# New mice



## Niki98 (Dec 12, 2014)

I baught a new mouse yesterday from the petstore, which was a female. I took it home and introduced her to my two other females and then she started getting squeeked at and was obviously fighting with one of my other mice. Also my mice seem to sniff the new one alot and they follow each other. I know this may be a cause of fighting over territory, but when I braught home my 2nd mouse, my very first mouse and my 2nd one got along the very first day.


----------



## SarahC (Oct 3, 2008)

How did you go about your introduction?


----------



## PPVallhunds (Jul 26, 2010)

Give the box/cage a good clean, put in lots of hides like toilet roll tubes. Double check all the sexes. Scatter food about then put them all in.They may squeak about at first but by the next day should have settled down.


----------



## Andrew (Aug 28, 2013)

I'd second that. Give the cage a clean, so they all have to re-establish their scents. It pretty much always works, for females at least.


----------



## bellamousey (Dec 18, 2014)

Niki98 said:


> I know this may be a cause of fighting over territory, but when I braught home my 2nd mouse, my very first mouse and my 2nd one got along the very first day.


Mice are individuals with individual personalities. You can't always generalize how they will react based on previous experiences.


----------

» **GIVEN PROBLEM**: In the forum thread about new mice, what reason does Andrew give for cleaning the cage before the introduction?

» **STORED RECORDS**:

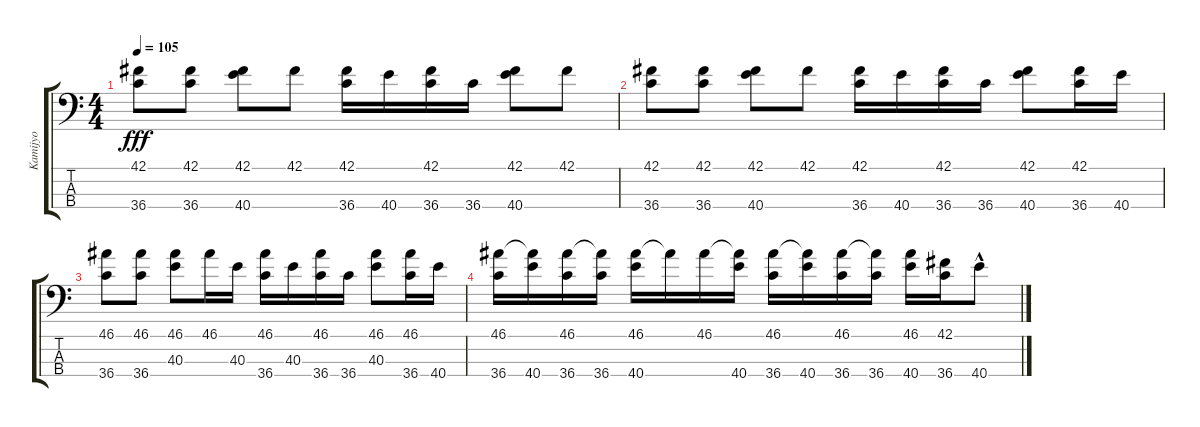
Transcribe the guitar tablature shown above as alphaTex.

\track ("Kamijyo" "Kamijyo") {instrument acousticgrandpiano}
\staff {score tabs}
\tuning (C-1 C-1 C-1 C-1) {hide}
\ts (4 4)
\tempo 105
\clef f4
\ks c
(42.1 36.4).8{dy fff} (42.1 36.4).8 (42.1 40.4).8 42.1.8 (42.1 36.4).16 40.4.16 (42.1 36.4).16 36.4.16 (42.1 40.4).8 42.1.8 |
(42.1 36.4).8 (42.1 36.4).8 (42.1 40.4).8 42.1.8 (42.1 36.4).16 40.4.16 (42.1 36.4).16 36.4.16 (42.1 40.4).8 (42.1 36.4).16 40.4.16 |
(46.1 36.4).8 (46.1 36.4).8 (46.1 40.3).8 46.1.16 40.3.16 (46.1 36.4).16 40.3.16 (46.1 36.4).16 36.4.16 (46.1 40.3).8 (46.1 36.4).16 40.4.16 |
(46.1 36.4).16 (46.1{t} 40.4).16 (46.1 36.4).16 (46.1{t} 36.4).16 (46.1 40.4).16 46.1{t}.16 46.1.16 (46.1{t} 40.4).16 (46.1 36.4).16 (46.1{t} 40.4).16 (46.1 36.4).16 (46.1{t} 36.4).16 (46.1 40.4).16 (42.1 36.4).16 40.4{hac}.8
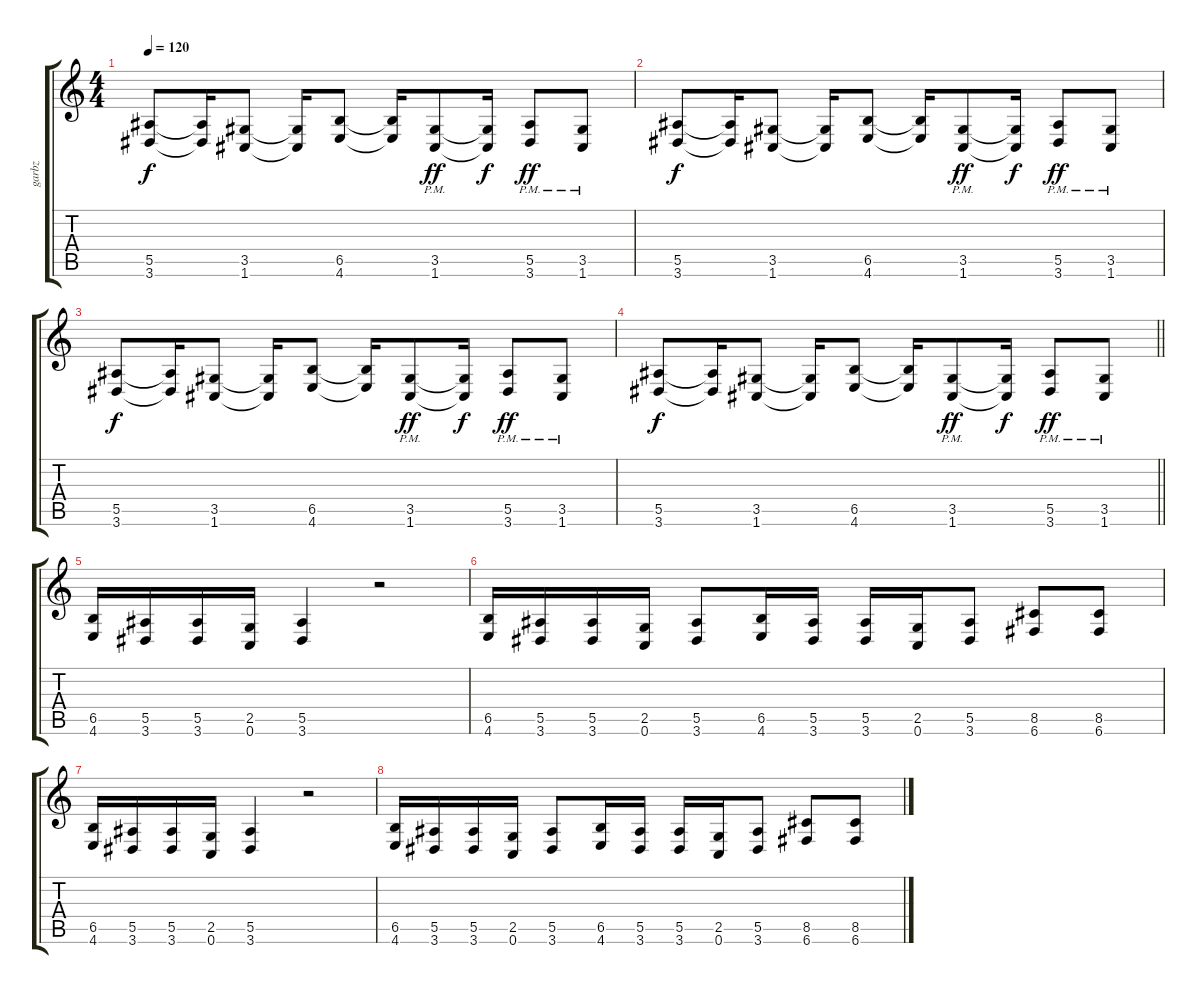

» **REPLY TO THE EXERCISE**: Cleaning the cage makes all the mice re-establish their scents.